Frequently Asked Questions

Common clinical questions about ACULAR LS vs ACTAHIST, answered by our medical review team.

1. What is the main difference between ACULAR LS and ACTAHIST?

ACULAR LS is a NSAID Ophthalmic that works by Selective COX-2 inhibitor; inhibits prostaglandin synthesis, reducing ocular inflammation and pain.. ACTAHIST is a Antihistamine that works by Antihistamine; binds to histamine H1 receptors, blocking the effects of histamine; also exhibits anticholinergic and mild sedative properties.. They differ in pharmacokinetic profiles, FDA-approved indications, and side effect profiles.

2. Which is stronger: ACULAR LS or ACTAHIST?
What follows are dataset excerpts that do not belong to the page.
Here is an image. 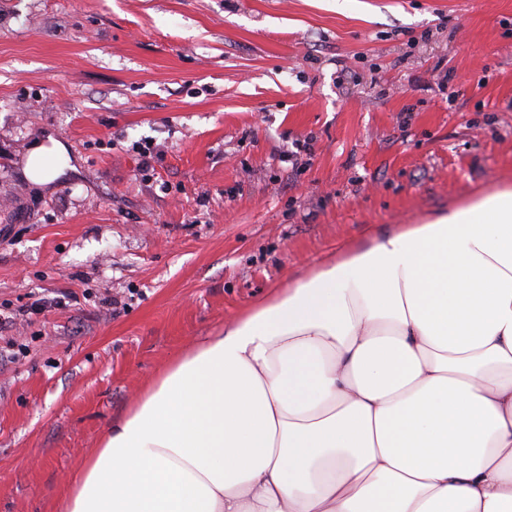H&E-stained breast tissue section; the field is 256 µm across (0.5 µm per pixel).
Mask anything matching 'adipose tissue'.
Returning a JSON list of instances; mask_svg holds the SVG:
<instances>
[{"label":"adipose tissue","instance_id":"adipose-tissue-1","mask_svg":"<svg viewBox=\"0 0 512 512\" xmlns=\"http://www.w3.org/2000/svg\"><path fill=\"white\" fill-rule=\"evenodd\" d=\"M62 509L512 512V185L270 289L140 392Z\"/></svg>","mask_w":512,"mask_h":512}]
</instances>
Potency comparisons between ACULAR LS and ACTAHIST depend on the specific clinical indication. These are agents from distinct pharmacological classes and are not directly interchangeable by dose. A physician or clinical pharmacist should guide any therapeutic switching decisions.

3. What is the standard dosing for ACULAR LS vs ACTAHIST?

The standard adult dose of ACULAR LS is: 1 drop in the affected eye(s) four times daily. The standard adult dose of ACTAHIST is: 1.34 mg (one capsule) orally twice daily.. Dosing should always be individualized based on indication, renal and hepatic function, age, and other patient factors.

4. Can you take ACULAR LS and ACTAHIST together?

No direct drug-drug interaction has been formally documented between ACULAR LS and ACTAHIST in current clinical databases. However, individual patient risk factors including other medications, organ function, and comorbidities should always be evaluated by a qualified healthcare provider.

5. Are ACULAR LS and ACTAHIST safe during pregnancy?

The maternal-fetal safety profiles differ. ACULAR LS is classified as Category C. Ketorolac tromethamine, the active ingredient in ACULAR LS, is a nonsteroidal anti-inflammatory drug (NSAID). In animal reproduction studies, administration of ketorolac during org. ACTAHIST is classified as Category C. ACTAHIST (brompheniramine/phenylephrine) pregnancy category C. Inadequate human data; animal studies show no malformations at therapeutic doses. First trimester: theoretical risk f. Always consult a maternal-fetal medicine specialist before taking either drug during pregnancy or lactation.